Westminster Dean to Retire After Two Decades at Helm
After 20 years, Robert L. Annis, dean and director of Rider University’s Westminster College of the Arts, is retiring. Mr. Annis, 64, will leave his post at the campus on Walnut Lane at the end of this year.
“It was a difficult decision,” he said. “I’ll miss it, absolutely. Twenty years is a good run. It’s been very satisfying for me. But it’s also time for the institution to bring someone in that can take them to the next level.”
Just who that person will be has yet to be decided. In the meantime, Mr. Annis took time recently to reflect on two decades of service. When he arrived at Westminster in 1994, the school was in the second year of its merger with Rider University in Lawrenceville, a move that saved the Westminster Choir College from financial disaster and broadened Rider’s scope by adding a range of cultural programs.
“The reason for the merger was that Westminster was struggling,” Mr. Annis said. “The first challenge was just to stabilize. Next was to grow the enrollment, raise money for scholarships and restricted funds and facilities. Those were huge challenges, especially in the nineties. Plus, I came to an institution that had a pretty strong heritage. I had to nurture that, evolve that, and grow it as needed. That happens not just by one individual, but also by faculty and students.”
Rider’s College of the Arts was created seven years ago by integrating Westminster Choir College and its community music school, Westminster Conservatory, with Rider’s School of Fine and Performing Arts. Students now shuttle regularly between the Princeton and Lawrenceville campuses. “It really is one institution now,” Mr. Annis said.
“Over time,” he continued, “policies and procedures had to be linked. And this has always been based on stabilizing the Choir College while following its heritage. For Rider, it has enhanced its identity.”
Despite widespread economic woes in recent years, Mr. Annis said enrollment in arts programs at Rider has been growing. “Students are still passionate about music and the arts. For us, that’s terrific,” he said. “The Westminster Symphonic Choir is not only booked through 2015, but already getting asked about 2016.”

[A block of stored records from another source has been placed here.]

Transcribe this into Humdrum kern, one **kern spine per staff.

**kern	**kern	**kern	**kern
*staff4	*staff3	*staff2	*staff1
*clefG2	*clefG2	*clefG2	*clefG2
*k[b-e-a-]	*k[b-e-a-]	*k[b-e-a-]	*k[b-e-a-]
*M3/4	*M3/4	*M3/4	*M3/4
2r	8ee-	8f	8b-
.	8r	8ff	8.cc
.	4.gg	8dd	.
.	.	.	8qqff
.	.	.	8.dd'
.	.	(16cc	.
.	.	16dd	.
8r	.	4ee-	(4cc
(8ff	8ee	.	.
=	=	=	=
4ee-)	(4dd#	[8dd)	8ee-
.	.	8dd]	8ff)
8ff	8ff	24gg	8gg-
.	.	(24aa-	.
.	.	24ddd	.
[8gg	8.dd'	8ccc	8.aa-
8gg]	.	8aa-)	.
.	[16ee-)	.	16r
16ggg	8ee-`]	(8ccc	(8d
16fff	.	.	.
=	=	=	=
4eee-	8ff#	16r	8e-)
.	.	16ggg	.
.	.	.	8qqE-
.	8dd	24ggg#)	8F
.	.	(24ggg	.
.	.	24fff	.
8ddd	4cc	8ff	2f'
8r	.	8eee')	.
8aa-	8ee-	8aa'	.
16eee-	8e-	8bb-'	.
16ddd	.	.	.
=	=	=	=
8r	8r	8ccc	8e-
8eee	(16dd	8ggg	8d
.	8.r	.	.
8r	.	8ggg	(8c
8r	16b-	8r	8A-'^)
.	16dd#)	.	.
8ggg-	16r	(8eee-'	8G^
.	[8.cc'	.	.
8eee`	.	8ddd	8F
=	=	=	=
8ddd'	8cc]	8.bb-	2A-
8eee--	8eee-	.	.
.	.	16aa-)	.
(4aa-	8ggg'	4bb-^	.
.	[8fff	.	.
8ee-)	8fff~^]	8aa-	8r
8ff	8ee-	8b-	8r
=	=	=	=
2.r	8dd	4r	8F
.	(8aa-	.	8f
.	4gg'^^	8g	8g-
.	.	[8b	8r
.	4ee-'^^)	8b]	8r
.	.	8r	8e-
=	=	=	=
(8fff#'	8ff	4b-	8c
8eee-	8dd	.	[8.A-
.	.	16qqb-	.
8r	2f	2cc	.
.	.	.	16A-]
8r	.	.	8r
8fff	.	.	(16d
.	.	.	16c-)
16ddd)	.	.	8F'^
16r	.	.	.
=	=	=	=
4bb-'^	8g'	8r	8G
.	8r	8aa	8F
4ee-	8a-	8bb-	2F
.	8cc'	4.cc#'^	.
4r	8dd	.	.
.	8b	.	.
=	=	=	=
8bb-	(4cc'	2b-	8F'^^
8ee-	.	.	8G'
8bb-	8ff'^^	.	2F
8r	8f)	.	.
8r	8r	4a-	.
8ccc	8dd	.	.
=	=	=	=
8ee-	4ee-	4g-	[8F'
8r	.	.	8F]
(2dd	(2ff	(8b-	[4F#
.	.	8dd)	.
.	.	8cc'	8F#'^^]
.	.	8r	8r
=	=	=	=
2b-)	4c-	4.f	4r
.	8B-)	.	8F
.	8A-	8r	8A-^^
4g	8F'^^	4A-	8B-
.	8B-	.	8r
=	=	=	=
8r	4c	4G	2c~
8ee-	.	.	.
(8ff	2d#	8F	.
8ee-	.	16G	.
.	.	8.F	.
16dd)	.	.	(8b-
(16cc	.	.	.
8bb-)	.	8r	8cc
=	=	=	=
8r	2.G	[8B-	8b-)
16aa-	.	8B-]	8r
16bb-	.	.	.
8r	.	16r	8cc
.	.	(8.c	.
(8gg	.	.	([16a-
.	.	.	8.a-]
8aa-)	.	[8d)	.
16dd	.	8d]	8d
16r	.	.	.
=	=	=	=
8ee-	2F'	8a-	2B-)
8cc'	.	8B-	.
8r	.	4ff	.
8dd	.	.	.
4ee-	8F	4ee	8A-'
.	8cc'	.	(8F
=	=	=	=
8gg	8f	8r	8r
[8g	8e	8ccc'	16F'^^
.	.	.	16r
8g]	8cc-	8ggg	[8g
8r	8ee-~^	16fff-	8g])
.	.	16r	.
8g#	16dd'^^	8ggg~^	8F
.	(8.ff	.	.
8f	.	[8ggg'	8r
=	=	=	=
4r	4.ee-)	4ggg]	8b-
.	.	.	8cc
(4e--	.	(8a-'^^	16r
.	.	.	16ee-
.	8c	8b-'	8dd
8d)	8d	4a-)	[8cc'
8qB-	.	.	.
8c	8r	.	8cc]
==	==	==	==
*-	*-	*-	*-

Mr. Annis said the community-based Westminster Conservatory is busy with 3,000 students and four satellite programs. “The Conservatory has been around for awhile. From what I’ve read, Einstein even played violin in its community orchestra,” he said.
Westminster’s aging campus on Walnut Lane has been given some notable upgrades during Mr. Annis’s tenure. “Erdman Hall, one of the four original buildings, was completely renovated,” he said. “We added fire safety to all of the buildings and have made great progress on deferred maintenance and upgrading. We have updated out practice rooms, added voice and keyboard labs, and a parking lot. We’re putting up our first new campus building since 1975 and we’re raising funds to renovate The Playhouse. So it’s not to say we are by any means done, but we have made good progress from an infrastructure and renovation standpoint and a new building.”
The college was founded in 1926 in Ohio, but made a fortuitous move to Princeton in the early 1930s. “We’re sitting in a very vibrant part of the country, between New York and Philadelphia, and we find our students who want to go be music educators in public schools are able to find positions,” Mr. Annis said. “But that’s not the case in all 50 states. The arts are taking hits in the economy in general.”
Mr. Annis’s wife Ellen Vickers, who teaches seventh grade English at John Witherspoon Middle School, will retire in June. The couple plan to move to Cape Cod. “We’ll travel, and we’ll both do a little more music,” said Mr. Annis, who is a professional clarinetist. “And I might do some writing. But this is a definitive change. It’s hard, but I feel the institution is stable, important, and has a real opportunity for the future.”